+++ Estratto della fonte +++

K.A.L.: Come ho anticipato nella risposta alla prima domanda, la mostra si è sviluppata in maniera molto organica all’interno del collettivo, la cui conformazione è stata specifica per questo progetto. Questa è la modalità che portiamo avanti con Slug: l’idea di un collettivo aperto ed amorfo capace di riconfigurarsi in funzione dei progetti che desideriamo realizzare. Allo stesso modo anche i progetti si adattano in risposta alla formazione del collettivo e in questo caso specifico abbiamo avuto l’opportunità, grazie ad Alchemilla e agli sponsor che hanno finanziato il progetto, di sperimentare in libertà sia artisticamente per le singole opere, inedite e realizzate specificamente per questa mostra, che nella curatela.
Ognuno ha apportato qualcosa di integrale alla realizzazione della mostra, ad esempio Rebecca Momoli con il titolo e Nicola Bianco con l’idea del rosa e delle sue gradazioni come identità visuale unificante. Inoltre è importante specificare che partiamo da un rapporto di amicizia e di fiducia reciproca tale da permettere un influenzarsi tra di noi mantenendo sempre i rispettivi focus sulle proprie ricerche specifiche. Siamo o siamo stati tutti studenti alla NABA di Milano, quindi partiamo da una formazione comune che è incentrata proprio sull’idea che il confine tra artista e curatore sia più una sfumatura che un confine netto. Credo che oggi l’idea del curatore sia a tratti più eroica di quella dell’artista. Il curatore si pone come maestro interprete di opere che risultano inaccessibili senza il suo apporto teorico e discorsivo ed è dunque esso che, con la spiegazione, impartisce un aura di mistero alle opere stesse. Credo quindi che un’artista, debba essere capace di contestualizzare il proprio lavoro come se fosse il curatore della sua pratica per liberarsi da questi rapporti spesso conflittuali con la curatela e in senso più ampio anche il mercato dell’arte. Chiaramente questo non vuole essere un discorso generalizzante, ma nel mio caso specifico l’approccio è questo. Inoltre, parlando in termini più personali, io sono un artista e semplicemente mi affascina l’idea di restare immerso nei discorsi contemporanei e di partecipare. Il lavoro di curatela mi permette questo, quindi la vedo come una metodologia di studio funzionale alla mia pratica artistica. Inoltre, come si può capire dal testo che apre la mostra, credo che sia necessario attivarsi per risignificare le sovrastrutture della società contemporanea e un’approcciocuratoriale e teorico lo vedo come un’altra dimensione attiva nella quale contestualizzarmi per agire nei miei intenti.

+++ Voci estratte +++

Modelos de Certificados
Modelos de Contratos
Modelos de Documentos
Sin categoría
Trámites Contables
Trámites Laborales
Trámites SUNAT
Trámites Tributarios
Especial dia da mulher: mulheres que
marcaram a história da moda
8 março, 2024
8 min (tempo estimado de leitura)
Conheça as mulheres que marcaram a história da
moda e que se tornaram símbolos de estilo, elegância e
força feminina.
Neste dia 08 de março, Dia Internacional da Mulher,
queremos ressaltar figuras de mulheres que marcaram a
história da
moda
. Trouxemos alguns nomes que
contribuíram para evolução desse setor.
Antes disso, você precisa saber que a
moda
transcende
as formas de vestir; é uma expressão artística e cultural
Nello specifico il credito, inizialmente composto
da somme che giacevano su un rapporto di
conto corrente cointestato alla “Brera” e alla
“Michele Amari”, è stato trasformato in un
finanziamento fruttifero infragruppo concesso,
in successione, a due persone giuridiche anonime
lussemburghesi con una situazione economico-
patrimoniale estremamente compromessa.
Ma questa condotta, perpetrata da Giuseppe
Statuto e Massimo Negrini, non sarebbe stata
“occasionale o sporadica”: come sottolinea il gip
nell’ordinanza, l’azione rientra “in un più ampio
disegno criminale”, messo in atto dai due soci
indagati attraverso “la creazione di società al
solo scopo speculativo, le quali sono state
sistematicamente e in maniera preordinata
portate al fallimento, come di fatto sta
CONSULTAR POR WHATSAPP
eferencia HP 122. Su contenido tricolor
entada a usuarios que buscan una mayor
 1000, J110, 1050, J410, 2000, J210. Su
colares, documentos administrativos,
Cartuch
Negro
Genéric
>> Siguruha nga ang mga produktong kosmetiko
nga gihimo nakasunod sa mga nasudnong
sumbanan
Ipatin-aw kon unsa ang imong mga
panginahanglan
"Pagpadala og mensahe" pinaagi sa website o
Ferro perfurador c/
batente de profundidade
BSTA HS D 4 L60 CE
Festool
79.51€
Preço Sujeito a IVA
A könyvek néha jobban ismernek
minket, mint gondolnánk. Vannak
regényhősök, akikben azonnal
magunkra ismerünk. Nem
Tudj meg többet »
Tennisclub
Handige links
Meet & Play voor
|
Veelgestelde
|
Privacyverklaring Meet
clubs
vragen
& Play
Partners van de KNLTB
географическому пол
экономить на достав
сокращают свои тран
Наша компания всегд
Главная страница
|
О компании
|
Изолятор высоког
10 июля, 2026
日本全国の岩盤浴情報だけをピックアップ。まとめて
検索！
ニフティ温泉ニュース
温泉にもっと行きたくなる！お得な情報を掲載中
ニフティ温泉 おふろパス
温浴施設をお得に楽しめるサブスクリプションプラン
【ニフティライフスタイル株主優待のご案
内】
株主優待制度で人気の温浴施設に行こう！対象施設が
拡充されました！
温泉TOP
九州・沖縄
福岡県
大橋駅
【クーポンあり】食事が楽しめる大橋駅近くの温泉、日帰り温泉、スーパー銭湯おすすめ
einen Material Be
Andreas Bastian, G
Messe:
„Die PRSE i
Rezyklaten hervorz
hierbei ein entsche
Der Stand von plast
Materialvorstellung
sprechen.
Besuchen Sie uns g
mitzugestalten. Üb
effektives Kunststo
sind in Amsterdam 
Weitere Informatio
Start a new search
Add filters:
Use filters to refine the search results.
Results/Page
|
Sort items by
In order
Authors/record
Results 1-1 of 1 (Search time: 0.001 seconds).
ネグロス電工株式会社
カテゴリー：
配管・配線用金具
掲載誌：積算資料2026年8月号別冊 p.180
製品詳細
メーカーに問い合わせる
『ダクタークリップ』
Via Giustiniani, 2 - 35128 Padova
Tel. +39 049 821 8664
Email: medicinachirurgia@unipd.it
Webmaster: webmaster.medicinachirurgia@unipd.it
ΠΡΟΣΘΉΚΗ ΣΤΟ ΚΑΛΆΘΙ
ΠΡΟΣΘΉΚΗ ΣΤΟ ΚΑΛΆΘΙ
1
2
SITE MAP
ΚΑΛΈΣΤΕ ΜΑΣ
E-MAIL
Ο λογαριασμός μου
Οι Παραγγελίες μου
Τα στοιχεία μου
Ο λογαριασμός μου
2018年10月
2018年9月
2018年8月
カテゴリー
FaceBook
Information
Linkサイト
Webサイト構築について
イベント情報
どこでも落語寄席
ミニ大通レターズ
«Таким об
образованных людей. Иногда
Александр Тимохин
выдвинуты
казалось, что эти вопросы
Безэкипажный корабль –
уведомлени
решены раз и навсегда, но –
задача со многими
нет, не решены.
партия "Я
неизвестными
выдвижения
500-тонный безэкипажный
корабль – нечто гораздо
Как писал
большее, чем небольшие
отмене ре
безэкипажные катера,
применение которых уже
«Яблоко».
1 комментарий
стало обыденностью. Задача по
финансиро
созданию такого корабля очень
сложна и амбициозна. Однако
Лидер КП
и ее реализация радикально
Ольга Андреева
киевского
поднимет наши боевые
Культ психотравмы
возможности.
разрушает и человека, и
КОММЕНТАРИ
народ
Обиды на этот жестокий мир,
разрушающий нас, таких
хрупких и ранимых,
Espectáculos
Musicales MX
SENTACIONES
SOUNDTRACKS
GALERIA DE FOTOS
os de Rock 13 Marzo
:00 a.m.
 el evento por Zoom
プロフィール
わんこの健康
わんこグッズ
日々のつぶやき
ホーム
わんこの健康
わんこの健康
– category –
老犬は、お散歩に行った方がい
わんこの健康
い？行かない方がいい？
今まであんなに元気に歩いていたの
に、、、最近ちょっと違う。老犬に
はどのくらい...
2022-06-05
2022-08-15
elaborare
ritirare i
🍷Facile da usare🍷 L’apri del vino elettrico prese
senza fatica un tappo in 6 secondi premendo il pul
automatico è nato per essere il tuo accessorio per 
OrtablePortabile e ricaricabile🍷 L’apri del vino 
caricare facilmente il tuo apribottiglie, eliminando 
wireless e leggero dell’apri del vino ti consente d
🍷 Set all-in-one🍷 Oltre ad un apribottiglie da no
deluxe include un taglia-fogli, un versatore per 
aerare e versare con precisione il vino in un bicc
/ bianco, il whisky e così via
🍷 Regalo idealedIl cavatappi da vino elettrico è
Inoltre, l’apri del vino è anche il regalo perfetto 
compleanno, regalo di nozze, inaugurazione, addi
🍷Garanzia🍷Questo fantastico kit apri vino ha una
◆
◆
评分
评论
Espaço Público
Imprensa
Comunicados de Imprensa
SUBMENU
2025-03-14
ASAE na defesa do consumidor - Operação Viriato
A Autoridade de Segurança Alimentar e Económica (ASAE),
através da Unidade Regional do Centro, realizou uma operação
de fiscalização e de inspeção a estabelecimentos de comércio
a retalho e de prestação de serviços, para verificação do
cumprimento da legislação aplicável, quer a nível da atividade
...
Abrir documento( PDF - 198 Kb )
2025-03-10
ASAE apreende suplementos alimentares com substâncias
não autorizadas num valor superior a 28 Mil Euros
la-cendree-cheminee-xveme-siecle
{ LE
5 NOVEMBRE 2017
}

+++

» Esercizio 1:
Riassumi in due frasi l'intervista sul collettivo Slug.
» Esercizio 2:
Rispondi alle domande seguenti sull'intervista sul collettivo Slug.
(a) Che cosa ha apportato Nicola Bianco alla mostra?
(b) In quale scuola hanno studiato o studiano tutti i membri del collettivo?
(c) Con quali due aggettivi viene descritto il collettivo Slug?
» Esercizio 3:
Riprendi l'intervista sul collettivo Slug e proseguila dopo l'ultima frase.

» Risposta scritta 1:
Il collettivo Slug, aperto e capace di riconfigurarsi in funzione dei progetti, ha sviluppato la mostra in modo organico e, grazie ad Alchemilla e agli sponsor, ha potuto sperimentare liberamente sia nelle opere inedite sia nella curatela. I membri partono da un rapporto di amicizia e da una formazione comune alla NABA di Milano, e chi parla vede il confine tra artista e curatore come una sfumatura e la curatela come una metodologia di studio utile alla propria pratica artistica.

» Risposta scritta 2:
(a) L'idea del rosa e delle sue gradazioni come identità visuale unificante.
(b) La NABA di Milano.
(c) Aperto e amorfo.

» Risposta scritta 3:
A. I.: Nicola Bianco, Riccardo De Biasi, Camilla De Siati, Rebecca Momoli e Marco Resta, sono gli altri artisti protagonisti di Tu mi chiami a compiere un atto d’amore. Quali sono i punti nodali delle loro poetiche e delle opere che hai voluto in mostra?
K.A.L.: Mi permetto di specificare subito una cosa: io non ho voluto, o al contrario rifiutato opere. La struttura della mostra è nata da un discorso corale al quale ho partecipato in maniera specifica con le mie capacità organizzative e comunicative. Inoltre avendo già familiarità con Alchemilla e Palazzo Vizzani mi sono posto da tramite tra esso ed il collettivo. Diciamo che mi sono posto più come una figura strumentale alla riuscita di un desiderio comune.
Per quanto riguarda gli artisti e le loro rispettive ricerche e pratiche ho avuto la fortuna di seguirli come amico nelle loro attività e provo un grande rispetto ed interesse verso ognuno. Per introdurli cito le brevi descrizioni che ho inserito nel foglio di sala della mostra:
Nicola Bianco si esprime secondo una poetica di gesti delicati permeati di un misticismo naturalistico esistenziale. È una comunicazione per versi poetici che hanno come forza generatrice la necessità di sublimare il trauma tramite gesti di dolce eversione e di apertura verso l’altro. La poesia diventa paesaggio: luoghi temporanei anticamere di condizioni interiori con le quali è tanto possibile ingaggiare dialoghi quanto duelli.
Riccardo De Biasi narra per sincretismi un’Italia anacronistica, futura ma già vissuta, ricca di un immaginario vernacolare punk che ha come capitale Borgo Africa: una località seminventata del Pordenonese. Osserva la performativitàeliogaballica e la rende soggetto di uno studio archeologico immaginifico dai cui scavi emergono disegni, fotografie, feticci, ceramiche e giocattoli che raccontano tanto delle gioventù contemporanee quanto di quelle passate.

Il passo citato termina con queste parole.